Given that my business is Systems Change Consulting, it caught my attention when Sen. Ron Johnson (R-Wis) asserted that both he and Donald Trump were “change agents“ during his recent debate with former Sen. Russ Feingold who is seeking his former seat back from Johnson. His claim reminded me of the time when someone from the Tea Party contacted me with an offer to improve my website. Needless to say, I did not accept his offer, but his offer gave me pause. What I realized then, and Johnson’s debate claim confirmed, is that those who desire systems change come from both sides of the political spectrum.
The mere fact that someone works to change the system does not mean that they want to make the system in question work better for the vast majority of people. Nor, does the fact that someone is a change agent equate to accomplishing change that will improve the lives of those who are most challenged by the status quo.
My firm, Systems Change Consulting, works on solving problems for those in greatest need so I focus
on making progressive systems change in the areas of civil rights, disability rights, general and special education, and combating abuse and neglect of vulnerable populations.
In Sen. Johnson’s case, apparently he believes that being a change agent includes:
- causing dysfunction in the U.S. Supreme Court by failing to hold hearings and vote on President Obama’s nomination for the now 7 month old vacancy on the court;
- prohibiting all federal funding for abortion services;
- insisting on a balanced budget amendment to the Constitution regardless of the economic consequences to our nation;
- supporting prayer in our public schools;
- refusing to believe the clear scientific evidence that humans contribute to global warming and voted to oppose the EPA from regulating greenhouse gasses;
- voting against protecting ocean and Great Lakes ecosystems;
- voting against banning high capacity (10 or more bullets) gun magazines;
- claiming that the Affordable Care Act is the single greatest assault on American freedom;
- opposing granting amnesty for any undocumented immigrants; and
- claiming that Social Security is a giant ponzi scheme.
Indeed, if Sen. Johnson prevailed in every instance, he could properly be called a change agent. However, it would not be the type of change which would help most people or the people who need the most help.

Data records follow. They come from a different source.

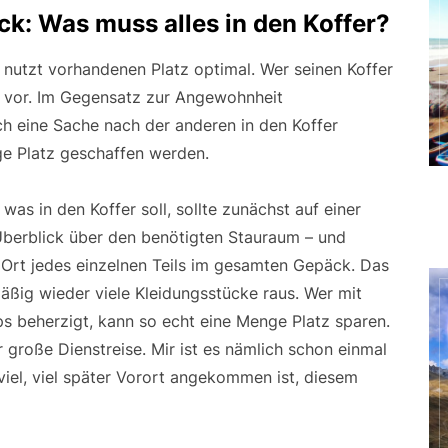
ick: Was muss alles in den Koffer?
 nutzt vorhandenen Platz optimal. Wer seinen Koffer
 vor. Im Gegensatz zur Angewohnheit
ach eine Sache nach der anderen in den Koffer
e Platz geschaffen werden.
 was in den Koffer soll, sollte zunächst auf einer
Überblick über den benötigten Stauraum – und
 Ort jedes einzelnen Teils im gesamten Gepäck. Das
mäßig wieder viele Kleidungsstücke raus. Wer mit
ps beherzigt, kann so echt eine Menge Platz sparen.
r große Dienstreise. Mir ist es nämlich schon einmal
iel, viel später Vorort angekommen ist, diesem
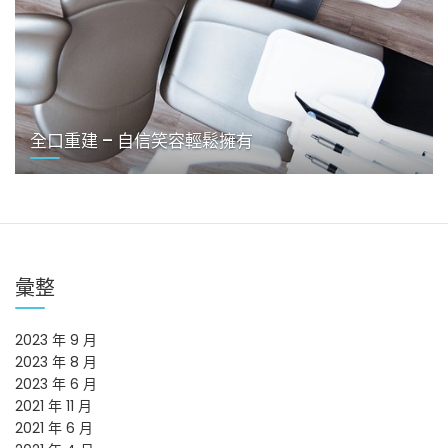
全口重建 – 自信笑容輕鬆擁有
彙整
2023 年 9 月
2023 年 8 月
2023 年 6 月
2021 年 11 月
2021 年 6 月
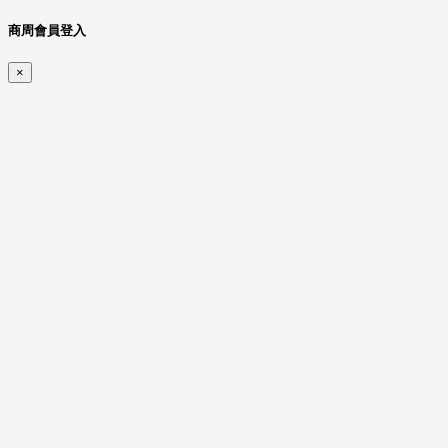
商周會員登入
×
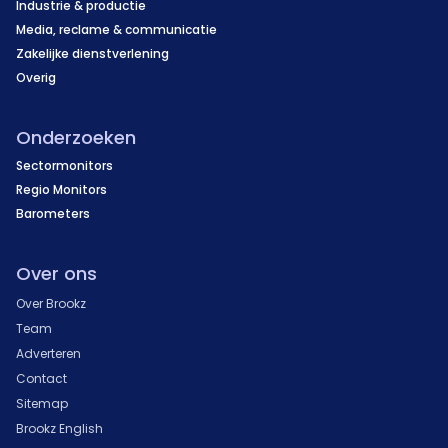
Industrie & productie
Media, reclame & communicatie
Zakelijke dienstverlening
Overig
Onderzoeken
Sectormonitors
Regio Monitors
Barometers
Over ons
Over Brookz
Team
Adverteren
Contact
Sitemap
Brookz English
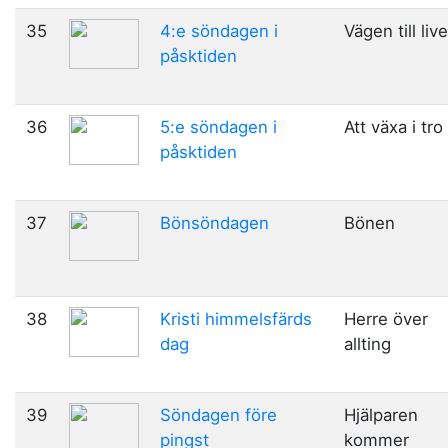
35
4:e söndagen i
Vägen till live
påsktiden
36
5:e söndagen i
Att växa i tro
påsktiden
37
Bönsöndagen
Bönen
38
Kristi himmelsfärds
Herre över
dag
allting
39
Söndagen före
Hjälparen
pingst
kommer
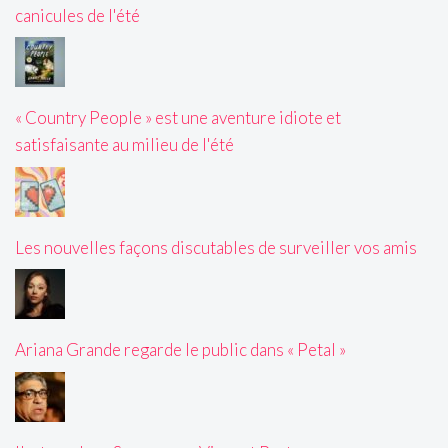
canicules de l'été
« Country People » est une aventure idiote et
satisfaisante au milieu de l'été
Les nouvelles façons discutables de surveiller vos amis
Ariana Grande regarde le public dans « Petal »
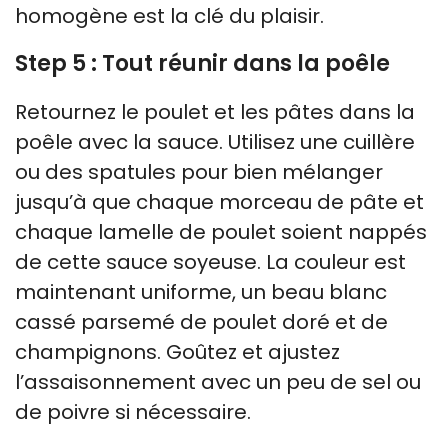
homogène est la clé du plaisir.
Step 5 : Tout réunir dans la poêle
Retournez le poulet et les pâtes dans la
poêle avec la sauce. Utilisez une cuillère
ou des spatules pour bien mélanger
jusqu’à que chaque morceau de pâte et
chaque lamelle de poulet soient nappés
de cette sauce soyeuse. La couleur est
maintenant uniforme, un beau blanc
cassé parsemé de poulet doré et de
champignons. Goûtez et ajustez
l’assaisonnement avec un peu de sel ou
de poivre si nécessaire.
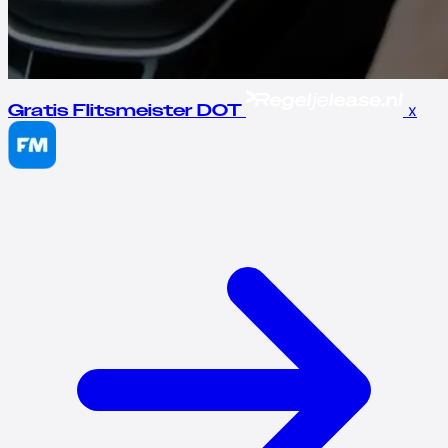
x
Gratis Flitsmeister DOT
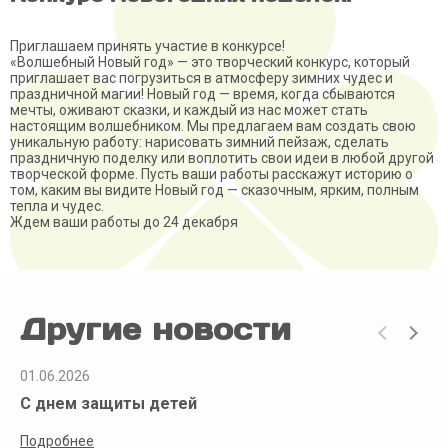
Приглашаем принять участие в конкурсе!
«Волшебный Новый год» — это творческий конкурс, который
приглашает вас погрузиться в атмосферу зимних чудес и
праздничной магии! Новый год — время, когда сбываются
мечты, оживают сказки, и каждый из нас может стать
настоящим волшебником. Мы предлагаем вам создать свою
уникальную работу: нарисовать зимний пейзаж, сделать
праздничную поделку или воплотить свои идеи в любой другой
творческой форме. Пусть ваши работы расскажут историю о
том, каким вы видите Новый год — сказочным, ярким, полным
тепла и чудес.
Ждем ваши работы до 24 декабря
Другие новости
01.06.2026
С днем защиты детей
Подробнее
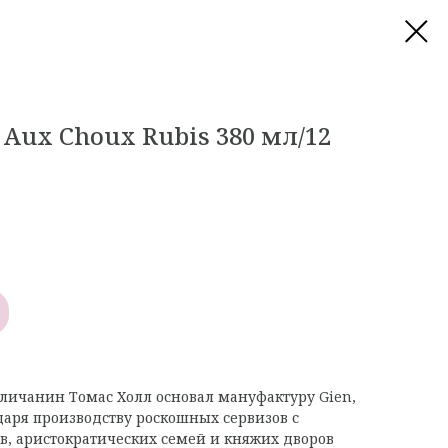
 Aux Choux Rubis 380 мл/12
гличанин Томас Холл основал мануфактуру Gien,
одаря производству роскошных сервизов с
в, аристократических семей и княжих дворов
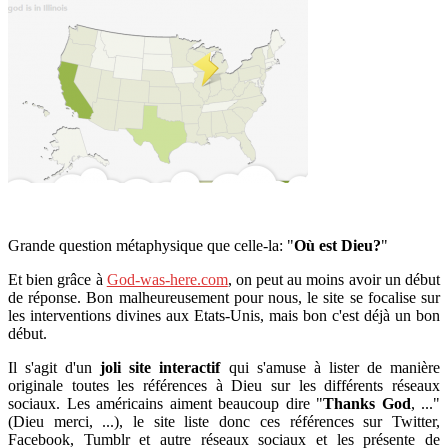
Grande question métaphysique que celle-la: "
Où est Dieu?
"
Et bien grâce à
God-was-here.com
, on peut au moins avoir un début
de réponse. Bon malheureusement pour nous, le site se focalise sur
les interventions divines aux Etats-Unis, mais bon c'est déjà un bon
début.
Il s'agit d'un
joli site interactif
qui s'amuse à lister de manière
originale toutes les références à Dieu sur les différents réseaux
sociaux. Les américains aiment beaucoup dire "
Thanks God
, ..."
(Dieu merci, ...), le site liste donc ces références sur Twitter,
Facebook, Tumblr et autre réseaux sociaux et les présente de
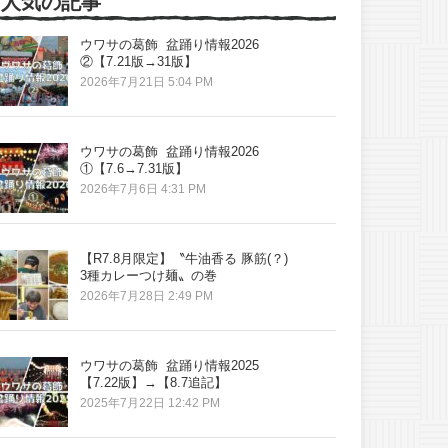
人気の記事
ウワサの葛飾 盆踊り情報2026
②【7.21版→31版】
2026年7月21日 5:04 PM
ウワサの葛飾 盆踊り情報2026
①【7.6→7.31版】
2026年7月6日 4:31 PM
【R7.8月限定】〝牛油香る 豚筋(？)
3種カレーつけ麺〟の巻
2026年7月28日 2:49 PM
ウワサの葛飾 盆踊り情報2025
【7.22版】→【8.7追記】
2025年7月22日 12:42 PM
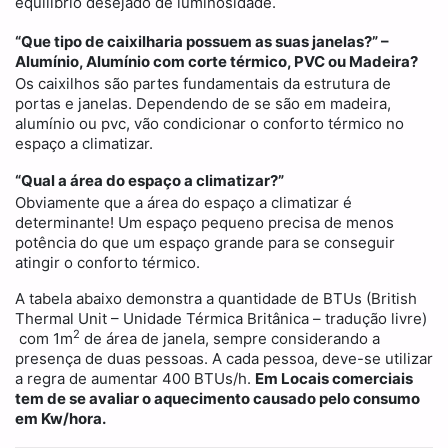
equilíbrio desejado de luminosidade.
“Que tipo de caixilharia possuem as suas janelas?” –
Alumínio, Alumínio com corte térmico, PVC ou Madeira?
Os caixilhos são partes fundamentais da estrutura de
portas e janelas. Dependendo de se são em madeira,
alumínio ou pvc, vão condicionar o conforto térmico no
espaço a climatizar.
“Qual a área do espaço a climatizar?”
Obviamente que a área do espaço a climatizar é
determinante! Um espaço pequeno precisa de menos
potência do que um espaço grande para se conseguir
atingir o conforto térmico.
A tabela abaixo demonstra a quantidade de BTUs (British
Thermal Unit – Unidade Térmica Britânica – tradução livre)
2
com 1m
de área de janela, sempre considerando a
presença de duas pessoas. A cada pessoa, deve-se utilizar
a regra de aumentar 400 BTUs/h.
Em Locais comerciais
tem de se avaliar o aquecimento causado pelo consumo
em Kw/hora.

My view of systems change is quite different. While many public and private systems could use a healthy dose of change, that change should be focused on providing the greatest good for those in greatest need. This includes:
- improving public education for children with disabilities and other populations groups experiencing significant disparities in achievement;
- providing food, shelter and affordable housing for those without these basic life needs;
- protecting the civil rights of people with disabilities, people of color, women and other disenfranchised populations so that they can enjoy equal access to housing, employment, and all that life has to offer;
- removing those who abuse vulnerable people in schools, healthcare settings and in the criminal justice system and compensating those who suffer from such abuse; and
- making sure that high quality healthcare is available to everyone.
Of course, the list goes on as there are an infinite number of ways in which systems, large and small, public and private, can be changed to improve the lives of those with the greatest need. People like Sen. Johnson and Donald Trump, who work to change the system to the advantage of a small minority of wealthy people who are already enjoying the advantages of their wealth, are not the types of change agents who will benefit our nation.